Volume 4, Number 10, October 2013, pages 673-675


A Multiple Myeloma Patient Presenting with Multiple Hepatic Masses

Ajay Dhakala, c, Abhinav Chandrab

aInternal Medicine, Maimonides Medical Center, Brooklyn, NY, USA
bHematology/Clinical Oncology, Maimonides Medical Center, Brooklyn, NY, USA
cCorresponding author: Ajay Dhakal, 864 49th street Apt D5 Brooklyn NY, USA

Manuscript accepted for publication August 20, 2013
Short title: Multiple Hepatic Masses in Multiple Myeloma
doi: https://doi.org/10.4021/jmc1470w

Abstract▴Top 

A 47-year-old male with Multiple Myeloma (MM) presented with a history of worsening jaundice and intermittent abdominal discomfort for one month. Physical examination was unremarkable except for the icterus and palpable, nontender liver extending 2 cm below the right costal margin. The liver function test was more consistent with an obstructive pathology. MRCP showed at least six hepatic masses- largest of which measured 16.4 × 11.2 cm, severe upper abdominal and retroperitoneal adenopathy and moderate to severe intrahepatic biliary duct dilatation due to extrinsic compression of Common Bile Duct (CBD) by a 6.0 × 5.7 cm porta-hepatis mass. A CAT-scan guided hepatic-mass-biopsy showed plasmacytoma. Endoscopic Retrograde Cholangiopancreatography with stent placement in CBD was done and the patient was discharged upon clinical improvement. Multiple Myeloma is a monoclonal, plasma-cell neoplasm that usually produces large amount of a specific immunoglobulin.
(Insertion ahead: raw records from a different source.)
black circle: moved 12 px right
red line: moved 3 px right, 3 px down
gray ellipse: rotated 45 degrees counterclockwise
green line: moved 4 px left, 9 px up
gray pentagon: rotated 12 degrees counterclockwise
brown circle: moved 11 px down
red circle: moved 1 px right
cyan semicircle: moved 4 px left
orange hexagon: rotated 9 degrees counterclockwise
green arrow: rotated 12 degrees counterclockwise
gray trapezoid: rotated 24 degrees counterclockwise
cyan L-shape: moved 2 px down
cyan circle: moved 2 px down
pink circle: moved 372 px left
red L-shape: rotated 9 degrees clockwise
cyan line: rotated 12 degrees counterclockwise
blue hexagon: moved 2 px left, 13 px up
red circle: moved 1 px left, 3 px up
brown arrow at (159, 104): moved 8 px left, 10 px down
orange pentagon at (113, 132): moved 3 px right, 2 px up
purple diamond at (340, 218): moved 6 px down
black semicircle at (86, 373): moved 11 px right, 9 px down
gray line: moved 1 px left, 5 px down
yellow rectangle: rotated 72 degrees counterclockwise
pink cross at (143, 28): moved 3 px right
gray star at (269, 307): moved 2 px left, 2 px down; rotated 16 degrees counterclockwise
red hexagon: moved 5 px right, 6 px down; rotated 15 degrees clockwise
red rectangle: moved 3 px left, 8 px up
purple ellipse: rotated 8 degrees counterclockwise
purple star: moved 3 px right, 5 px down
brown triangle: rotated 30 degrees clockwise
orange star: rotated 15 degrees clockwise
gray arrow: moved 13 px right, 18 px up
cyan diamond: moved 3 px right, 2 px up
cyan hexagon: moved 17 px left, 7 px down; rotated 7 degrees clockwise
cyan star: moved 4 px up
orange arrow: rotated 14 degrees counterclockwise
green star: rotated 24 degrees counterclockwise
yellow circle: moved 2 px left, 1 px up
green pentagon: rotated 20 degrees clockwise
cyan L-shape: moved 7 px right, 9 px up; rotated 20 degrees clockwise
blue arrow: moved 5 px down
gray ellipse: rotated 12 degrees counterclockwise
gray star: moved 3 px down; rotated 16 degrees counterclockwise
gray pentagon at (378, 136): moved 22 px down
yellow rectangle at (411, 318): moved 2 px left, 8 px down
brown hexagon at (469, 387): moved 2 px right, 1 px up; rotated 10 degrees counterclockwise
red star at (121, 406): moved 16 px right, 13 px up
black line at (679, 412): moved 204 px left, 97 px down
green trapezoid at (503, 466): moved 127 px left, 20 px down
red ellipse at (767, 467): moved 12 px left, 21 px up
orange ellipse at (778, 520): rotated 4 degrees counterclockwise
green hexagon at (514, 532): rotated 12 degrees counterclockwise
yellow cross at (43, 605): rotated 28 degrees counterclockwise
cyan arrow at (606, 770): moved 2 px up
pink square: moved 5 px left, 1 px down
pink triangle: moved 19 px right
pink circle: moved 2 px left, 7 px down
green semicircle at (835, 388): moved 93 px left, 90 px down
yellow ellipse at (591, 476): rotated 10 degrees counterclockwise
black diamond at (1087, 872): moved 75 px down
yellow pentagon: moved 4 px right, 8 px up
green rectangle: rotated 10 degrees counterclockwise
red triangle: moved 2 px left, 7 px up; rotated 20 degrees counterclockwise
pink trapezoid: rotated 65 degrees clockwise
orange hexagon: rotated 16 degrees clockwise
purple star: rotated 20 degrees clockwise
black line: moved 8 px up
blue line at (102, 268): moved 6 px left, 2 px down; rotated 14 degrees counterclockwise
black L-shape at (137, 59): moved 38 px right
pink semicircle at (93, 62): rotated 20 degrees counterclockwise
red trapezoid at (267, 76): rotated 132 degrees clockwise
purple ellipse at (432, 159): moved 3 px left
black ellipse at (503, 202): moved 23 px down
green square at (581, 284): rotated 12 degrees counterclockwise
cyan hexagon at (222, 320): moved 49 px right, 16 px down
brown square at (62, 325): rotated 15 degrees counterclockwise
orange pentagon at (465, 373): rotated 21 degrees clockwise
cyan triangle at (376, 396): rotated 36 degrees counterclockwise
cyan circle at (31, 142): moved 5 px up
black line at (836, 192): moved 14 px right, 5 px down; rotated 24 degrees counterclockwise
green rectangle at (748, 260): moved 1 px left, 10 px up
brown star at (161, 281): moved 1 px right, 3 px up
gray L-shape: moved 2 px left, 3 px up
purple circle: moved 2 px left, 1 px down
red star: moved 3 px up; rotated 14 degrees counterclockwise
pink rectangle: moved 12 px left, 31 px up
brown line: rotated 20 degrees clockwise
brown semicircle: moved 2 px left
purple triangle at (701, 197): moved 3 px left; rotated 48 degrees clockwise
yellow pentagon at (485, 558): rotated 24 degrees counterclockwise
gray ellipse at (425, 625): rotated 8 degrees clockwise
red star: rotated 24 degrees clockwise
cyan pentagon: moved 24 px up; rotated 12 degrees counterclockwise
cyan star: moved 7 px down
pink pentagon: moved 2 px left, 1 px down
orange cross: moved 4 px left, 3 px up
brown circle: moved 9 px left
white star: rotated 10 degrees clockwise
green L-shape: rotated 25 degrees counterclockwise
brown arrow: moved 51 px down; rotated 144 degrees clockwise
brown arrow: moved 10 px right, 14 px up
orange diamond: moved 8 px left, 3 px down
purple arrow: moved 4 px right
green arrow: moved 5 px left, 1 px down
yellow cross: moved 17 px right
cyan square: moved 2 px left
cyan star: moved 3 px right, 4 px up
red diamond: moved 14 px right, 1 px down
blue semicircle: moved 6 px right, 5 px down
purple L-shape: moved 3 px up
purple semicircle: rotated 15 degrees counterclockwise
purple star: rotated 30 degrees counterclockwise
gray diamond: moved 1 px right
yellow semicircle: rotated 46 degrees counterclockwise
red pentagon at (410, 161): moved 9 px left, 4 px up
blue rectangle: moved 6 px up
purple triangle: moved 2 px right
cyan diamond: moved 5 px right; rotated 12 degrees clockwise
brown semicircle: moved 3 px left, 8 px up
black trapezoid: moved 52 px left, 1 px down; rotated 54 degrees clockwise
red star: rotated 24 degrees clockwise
Though Extramedullary plasmacytoma (EMP) is not uncommon feature of MM, it is rarely considered as a specific part of the clinical picture of MM. Though the most common mechanism for development of EMP is local growth of the malignant tissue outside the bone, it can also be formed in various distant organs via hematogenous spread of the malignant plasma cells. Hepatic plasmacytoma is considered a rare entity and literature is limited to few case notes. Out of two distinct pathologic variants of hepatic plasmacytoma, infiltrative plasma-cell lesion are more common that macroscopic-nodular form. There are reports of nodular-hepatic plasma cell tumor being diagnosed incidentally or presenting with clinical features of hepatocellular injury and/or cholestasis. We have presented a rare case of hepatic plasmacytoma in MM with intrahepatic and porta-hepatis macroscopic nodules occurring simultaneously. This clinical picture of obstructive jaundice with multiple liver masses, a porta-hepatis mass and severe abdominal adenopathy usually generates differential diagnoses of primary liver tumor, metastases, gall bladder carcinoma, cholangiocarcinoma or abscesses. If a patient has pre-existing multiple myeloma, plasmacytoma should invariably be added to the differential diagnosis.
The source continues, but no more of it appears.